Only did a couple pics as I was distracted by the bunk pH strips. Here is the boil.
13413461163_672fca2217.jpg


Love the color of these brews! Simcoe SMaSH (from last week) on the right and Innkeeper Ale on the left. It's a pleasure to open the ferm chamber and see it full for a change. :D
13413343385_a3ef45b616.jpg


Nice active fermentation with no lag. The simple starter and oxygen infusion are making the airlock do some heavy work.
13413461053_f3776df37b.jpg


Cheers :tank:
 
I finished the Innkeeper Ale last night. Everything went nicely 'cept the new pH strips I got are no good. Could not get them to change color at all. Oh well...based on experience I was at least in the ballpark with the mash pH...I think...sorta close...I hope.

Inkeeper Ale (TTL Clone) 2.5 Gallons
4 lbs 1.2 oz British Golden Promise (2.2 SRM)
6.4 oz English Extra Dark Crystal (160.0 SRM)
4.3 oz Corn Sugar (Dextrose) 60 Min boil
0.41 oz Fuggle [4.50 %] - Boil 60.0 min
0.41 oz East Kent Goldings (EKG) [5.00 %] - Boil 45.0 min
0.41 oz Styrian Goldings [5.40 %] - Boil 5.0 min
1.0 pkg West Yorkshire Ale (Wyeast Labs #1469)

Only did a couple pics as I was distracted by the bunk pH strips.

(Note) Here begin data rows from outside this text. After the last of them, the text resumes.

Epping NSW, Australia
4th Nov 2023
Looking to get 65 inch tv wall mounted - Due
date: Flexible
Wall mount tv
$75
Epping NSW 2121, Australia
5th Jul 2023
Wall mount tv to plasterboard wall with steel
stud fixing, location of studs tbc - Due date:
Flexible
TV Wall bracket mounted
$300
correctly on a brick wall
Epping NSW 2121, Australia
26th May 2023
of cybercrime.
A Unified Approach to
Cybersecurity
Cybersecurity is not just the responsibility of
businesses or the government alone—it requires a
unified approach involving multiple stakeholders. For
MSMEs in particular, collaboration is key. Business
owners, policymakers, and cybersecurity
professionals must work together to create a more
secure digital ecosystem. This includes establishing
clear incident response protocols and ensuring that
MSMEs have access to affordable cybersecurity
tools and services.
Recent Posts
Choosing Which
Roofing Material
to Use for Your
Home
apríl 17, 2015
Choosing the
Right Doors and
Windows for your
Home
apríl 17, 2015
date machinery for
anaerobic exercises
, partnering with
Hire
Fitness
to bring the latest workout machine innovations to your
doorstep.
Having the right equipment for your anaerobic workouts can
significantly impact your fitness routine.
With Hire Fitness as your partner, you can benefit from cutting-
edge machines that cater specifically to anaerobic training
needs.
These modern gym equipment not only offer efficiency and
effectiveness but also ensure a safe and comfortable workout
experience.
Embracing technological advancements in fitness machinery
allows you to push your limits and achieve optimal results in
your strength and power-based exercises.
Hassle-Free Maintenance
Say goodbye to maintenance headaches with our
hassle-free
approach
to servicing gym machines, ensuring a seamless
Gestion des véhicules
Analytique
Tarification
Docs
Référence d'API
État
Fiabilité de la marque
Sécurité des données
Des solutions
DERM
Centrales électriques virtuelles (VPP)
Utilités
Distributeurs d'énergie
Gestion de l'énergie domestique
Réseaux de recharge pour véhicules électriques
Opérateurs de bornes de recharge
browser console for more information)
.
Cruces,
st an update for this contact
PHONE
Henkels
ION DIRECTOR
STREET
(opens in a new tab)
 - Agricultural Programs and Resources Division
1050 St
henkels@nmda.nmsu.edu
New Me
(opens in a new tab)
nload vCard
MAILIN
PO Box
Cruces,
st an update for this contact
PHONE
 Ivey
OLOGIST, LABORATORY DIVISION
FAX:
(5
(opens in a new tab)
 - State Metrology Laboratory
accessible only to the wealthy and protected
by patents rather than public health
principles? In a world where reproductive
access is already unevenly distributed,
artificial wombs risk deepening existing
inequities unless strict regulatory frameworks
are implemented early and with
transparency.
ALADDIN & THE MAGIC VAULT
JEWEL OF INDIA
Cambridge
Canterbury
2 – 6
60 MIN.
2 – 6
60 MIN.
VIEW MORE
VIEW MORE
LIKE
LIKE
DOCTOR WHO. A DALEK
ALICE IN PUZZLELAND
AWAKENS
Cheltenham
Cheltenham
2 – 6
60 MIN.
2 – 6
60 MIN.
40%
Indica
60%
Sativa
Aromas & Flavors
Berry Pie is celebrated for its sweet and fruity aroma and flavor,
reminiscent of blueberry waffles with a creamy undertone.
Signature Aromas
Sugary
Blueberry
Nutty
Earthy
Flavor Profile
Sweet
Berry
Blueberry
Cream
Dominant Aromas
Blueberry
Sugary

Here is the boil.
13413461163_672fca2217.jpg


Love the color of these brews! Simcoe SMaSH (from last week) on the right and Innkeeper Ale on the left. It's a pleasure to open the ferm chamber and see it full for a change. :D
13413343385_a3ef45b616.jpg


Nice active fermentation with no lag. The simple starter and oxygen infusion are making the airlock do some heavy work.
13413461053_f3776df37b.jpg


Cheers :tank:

What kind of fridge is that? It looks the perfect size for 3g better bottles.
 
Paid him his full due AND sent him home with a few brews. He's an old homebrewer and I think he's got the bug to start brewing again! Said he may go home and dust off the old equipment. :rockin:

Awesome! How cool is that...an electrician that is a homebrewer. Oh the possibilities would be endless.

Have you sparked up your system yet?